SUMMARY: DEC Alpha to become Intel Alpha?

From: Eugene Chu <chu_at_musp0.Jpl.Nasa.Gov>
Date: Wed, 08 Oct 1997 12:17:31 -0700

I have quite a number of responses to this, most of which agreed with what
I felt that if the rumor is true, DEC may be selling out the farm. However,
a couple of respondents claimed that this was a false rumor, and a version
that actually makes sense from Dan Riley <dsr_at_mail.lns.cornell.edu>:

>The only version of this story that I've heard that makes any sense is
>the one reported by CNBC and the San Jose Mercury (which is a lot more
>likely to get tech stories right than the WSJ). Something like this
>also showed up on the newswires late yesterday attributed to anonymous
>sources at digital. It goes like this:
>
> - dec sells most of their fab capacity to intel
> - dec and intel cross-license their patents, settling the lawsuits
> - intel licenses the alpha chip designs and agrees to produce alphas
> for some number of years (dec has already licensed the designs to
> other fabs such as samsung)
> - intel grants dec some multi-year discounts
>
>dec retains ownership of the alpha chip architecture and continues to
>design new alphas, but gets out of the fab business--this puts them on
>the same footing as Sun and SGI. I have some doubts about the wisdom
>of this--alpha depends on bleeding edge fab to crank the clock speed,
>much more so than SPARC or MIPS--but it at least makes some sense,
>where the Wall Street Journal version made no sense at all.

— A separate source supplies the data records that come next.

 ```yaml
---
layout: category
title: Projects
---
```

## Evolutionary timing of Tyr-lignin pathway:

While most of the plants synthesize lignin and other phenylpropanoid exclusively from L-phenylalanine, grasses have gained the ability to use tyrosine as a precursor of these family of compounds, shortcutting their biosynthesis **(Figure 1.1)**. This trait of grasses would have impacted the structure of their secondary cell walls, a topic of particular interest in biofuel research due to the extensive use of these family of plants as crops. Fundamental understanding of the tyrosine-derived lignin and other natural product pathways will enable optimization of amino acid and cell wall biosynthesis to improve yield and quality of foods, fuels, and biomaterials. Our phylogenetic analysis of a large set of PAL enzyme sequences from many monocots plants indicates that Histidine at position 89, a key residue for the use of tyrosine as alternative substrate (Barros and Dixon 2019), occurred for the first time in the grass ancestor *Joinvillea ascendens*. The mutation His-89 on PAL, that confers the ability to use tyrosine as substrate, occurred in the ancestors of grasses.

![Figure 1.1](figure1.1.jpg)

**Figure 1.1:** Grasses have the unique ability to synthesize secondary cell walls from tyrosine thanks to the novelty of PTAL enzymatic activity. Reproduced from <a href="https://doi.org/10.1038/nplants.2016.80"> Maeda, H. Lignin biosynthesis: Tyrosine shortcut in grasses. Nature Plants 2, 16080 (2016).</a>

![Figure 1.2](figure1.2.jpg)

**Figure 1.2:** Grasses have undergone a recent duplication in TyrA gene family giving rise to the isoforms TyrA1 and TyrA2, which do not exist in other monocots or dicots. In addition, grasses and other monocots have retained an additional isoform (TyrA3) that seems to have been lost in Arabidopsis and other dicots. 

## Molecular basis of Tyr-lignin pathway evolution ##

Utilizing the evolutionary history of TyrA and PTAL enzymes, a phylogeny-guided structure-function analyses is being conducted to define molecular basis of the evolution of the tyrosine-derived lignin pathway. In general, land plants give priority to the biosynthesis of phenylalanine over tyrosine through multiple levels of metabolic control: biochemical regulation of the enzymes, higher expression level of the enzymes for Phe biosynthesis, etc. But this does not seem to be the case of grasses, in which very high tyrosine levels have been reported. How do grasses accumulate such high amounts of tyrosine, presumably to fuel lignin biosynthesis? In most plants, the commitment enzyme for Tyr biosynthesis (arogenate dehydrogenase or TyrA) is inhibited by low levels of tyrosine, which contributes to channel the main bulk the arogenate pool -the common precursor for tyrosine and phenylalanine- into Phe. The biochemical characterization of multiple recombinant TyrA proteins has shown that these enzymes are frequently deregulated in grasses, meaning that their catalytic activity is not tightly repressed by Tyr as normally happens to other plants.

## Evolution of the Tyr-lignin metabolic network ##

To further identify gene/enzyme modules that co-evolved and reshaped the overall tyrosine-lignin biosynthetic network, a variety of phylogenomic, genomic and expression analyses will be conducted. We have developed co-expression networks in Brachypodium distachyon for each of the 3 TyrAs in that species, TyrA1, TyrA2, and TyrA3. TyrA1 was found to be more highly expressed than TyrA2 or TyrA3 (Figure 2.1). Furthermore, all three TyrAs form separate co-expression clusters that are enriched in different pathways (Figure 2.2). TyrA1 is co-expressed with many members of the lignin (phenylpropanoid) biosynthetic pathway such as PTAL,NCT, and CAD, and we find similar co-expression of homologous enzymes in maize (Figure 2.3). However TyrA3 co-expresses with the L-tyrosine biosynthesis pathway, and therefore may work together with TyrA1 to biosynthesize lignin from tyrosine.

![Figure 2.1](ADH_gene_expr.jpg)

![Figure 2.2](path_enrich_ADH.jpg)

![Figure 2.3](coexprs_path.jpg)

There was one other response making guesses at DEC's business practices,
which on the surface may seem questionable, but may be rather shrewd.
Of course, that's just conjecture on the part of the author.

Still, one other respondent claimed that the Alpha is not the major
source of income for DEC, that its other products and services are.
Maybe, but without the Alpha, I think it will lose a big chunk of its
value.

If DEC is indeed cross licensing with Intel, I hope it doesn't end up on
the short end of the stick, as have happened to many small companies
that cross license their technology to giants.